MEGAN MCARDLE QUOTES GERHARD SCHROEDER:
Indeed, to Schroeder’s eye, there is hardly anything worth cutting, right down to the generous dental benefits. “I do not want to return to an era when you can judge someone’s wealth by the state of their teeth,” he observed.
Megan notes that in the United States, we’ve achieved this goal:
The reason that I comment on this is that one thing you can’t tell people’s wealth by, in the dog-eat-dog dystopia that is America, is their teeth. Their sports gear, their vacations, their choice of dinner spot, yes, but not their teeth, at least not where I am.

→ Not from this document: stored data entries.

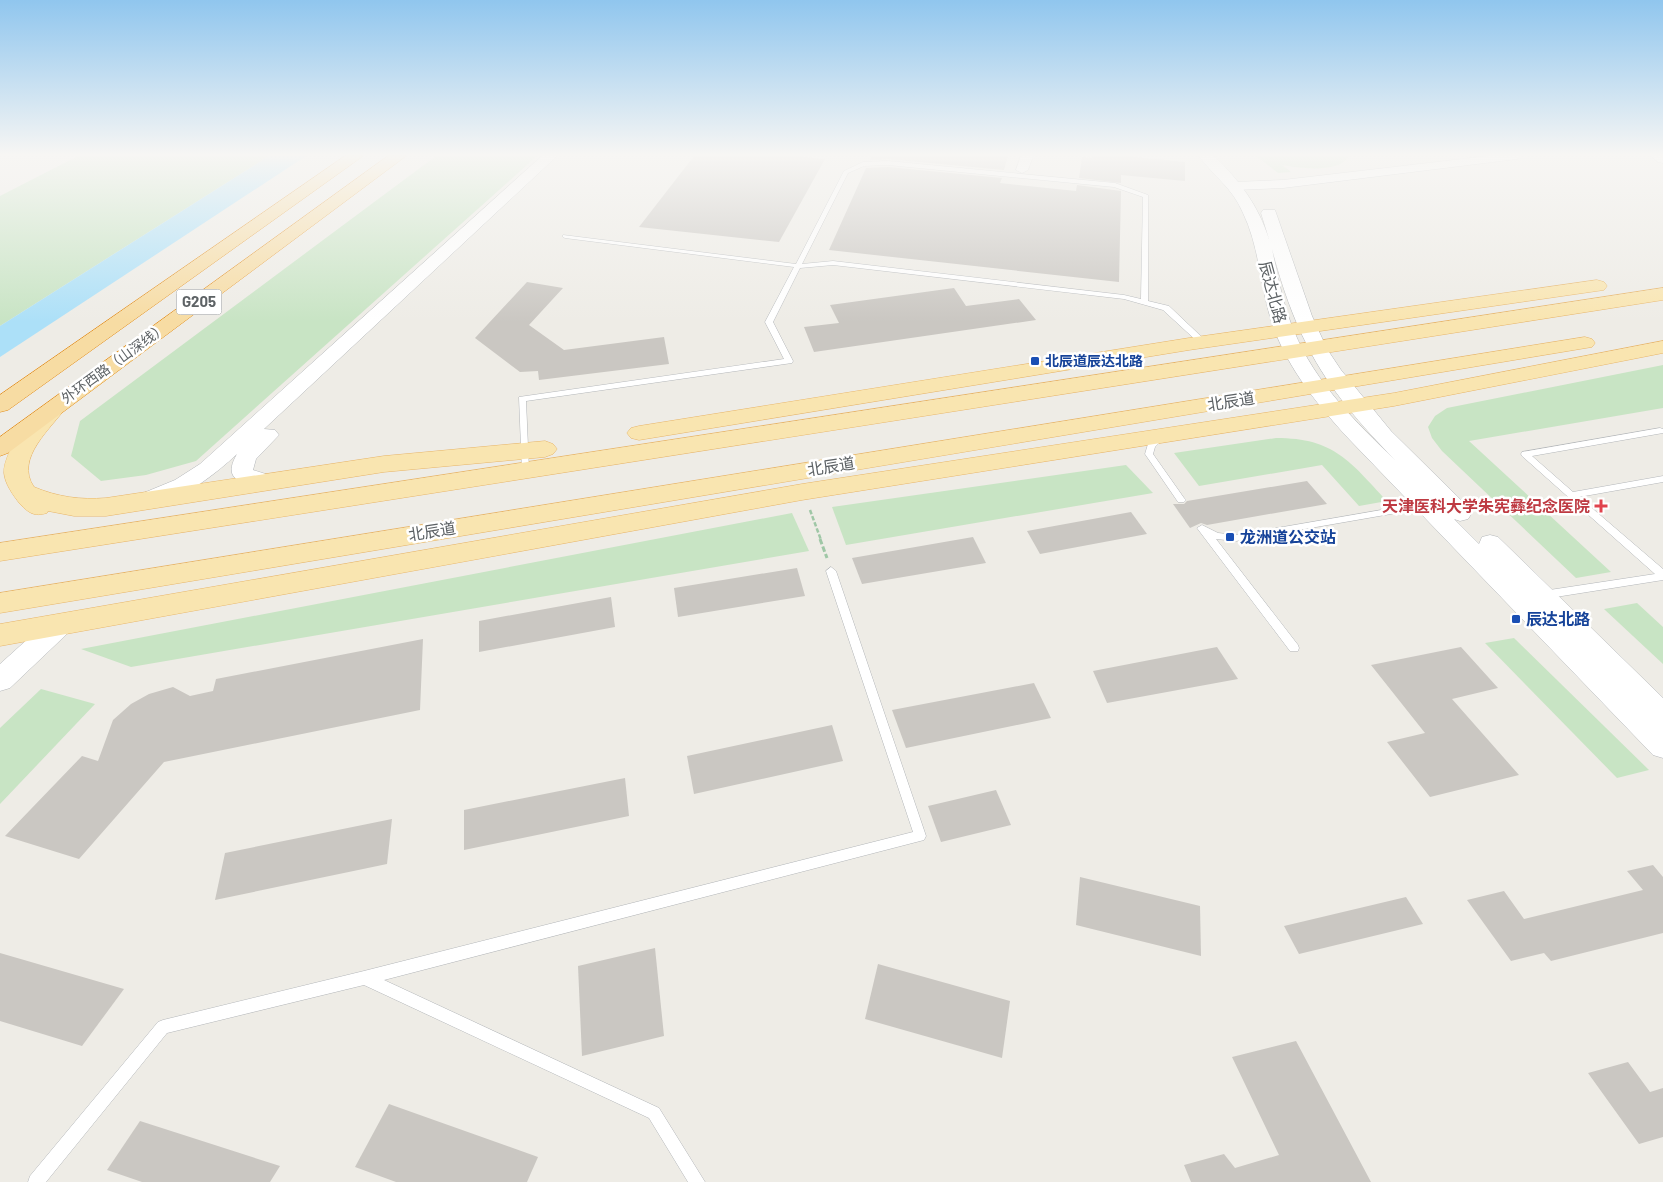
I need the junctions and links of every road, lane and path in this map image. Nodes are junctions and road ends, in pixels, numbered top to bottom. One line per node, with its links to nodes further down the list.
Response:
1 (276, 211): 23 (highway, 外环西路（山深线） / G205)
2 (323, 211): 24 (highway, 外环西路（山深线） / G205)
3 (490, 211): 37 (street)
4 (508, 211): 32 (street)
5 (826, 211): 10 (lane)
6 (1146, 211): 13 (lane)
7 (1250, 211): 15 (street, 辰达北路)
8 (1268, 211): 14 (street, 辰达北路)
9 (566, 236): 10 (lane)
10 (798, 266): 13 (lane); 30 (lane)
11 (1663, 276): 14 (main road)
12 (1663, 294): 19 (main road)
13 (1145, 301): 17 (lane)
14 (1307, 327): 15 (main road); 19 (street, 辰达北路)
15 (1284, 330): 17 (main road); 20 (street, 辰达北路)
16 (1663, 331): 21 (main road, 北辰道)
17 (1203, 342): 30 (main road)
18 (1663, 347): 25 (main road)
19 (1318, 349): 20 (main road); 21 (street, 辰达北路)
20 (1294, 353): 22 (street, 辰达北路); 30 (main road)
21 (1340, 384): 22 (main road, 北辰道); 25 (street, 辰达北路)
22 (1316, 388): 26 (street, 辰达北路); 44 (main road, 北辰道)
23 (0, 405)
24 (56, 406): 29 (highway, 外环西路（山深线） / G205); 34 (main road)
25 (1357, 406): 26 (main road); 38 (street, 辰达北路)
26 (1333, 410): 28 (main road); 38 (street, 辰达北路)
27 (1660, 431): 35 (lane)
28 (1159, 439): 33 (main road); 36 (lane)
29 (0, 448)
30 (524, 461): 32 (main road); 39 (main road)
31 (1663, 478): 35 (lane)
32 (264, 481): 37 (main road)
33 (804, 492): 41 (path); 45 (main road)
34 (25, 493): 37 (main road); 39 (main road)
35 (1571, 495): 42 (lane)
36 (1181, 500)
37 (145, 501)
38 (1438, 503): 43 (street, 辰达北路); 47 (lane)
39 (174, 526): 40 (main road)
40 (0, 552)
41 (831, 571): 51 (lane)
42 (1663, 576): 43 (lane)
43 (1530, 597): 49 (street, 辰达北路); 50 (street, 辰达北路)
44 (0, 603)
45 (60, 624): 46 (main road); 48 (street)
46 (0, 635)
47 (1294, 648)
48 (0, 680)
49 (1663, 716)
50 (1663, 746)
51 (364, 978): 52 (lane); 53 (lane)
52 (36, 1182)
53 (697, 1182)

(There’s an interesting discussion in the comment thread, too.) However, as this photograph of European Central Bank head Wim Duisenberg would seem to indicate, the Euros have achieved equality by choosing, um, a different path. . . .
UPDATE: A frightening observation.
ANOTHER UPDATE: People ask me what I know of European dentistry. Well, when I was a kid and we lived in Germany (my dad was teaching at Heidelberg) I went to a German dentist. She had the same name as a famous war criminal. I think it may have been the same woman. . . .
And my dentist in New Haven had as a major part of his practice redoing the inferior dental work of foreign students.
On the other hand, when my brother was working at the U.S. Embassy in Nigeria, a high-ranking diplomat was kicked in the mouth by a horse. He had repair work done by an oral surgeon in Lagos, but then returned as soon as possible to the States, on the assumption that he’d have to have everything redone by someone competent. He went to a bigshot oral surgeon in Washington, D.C., who looked at the X-rays and said “this is beautiful work. I wouldn’t change a thing.”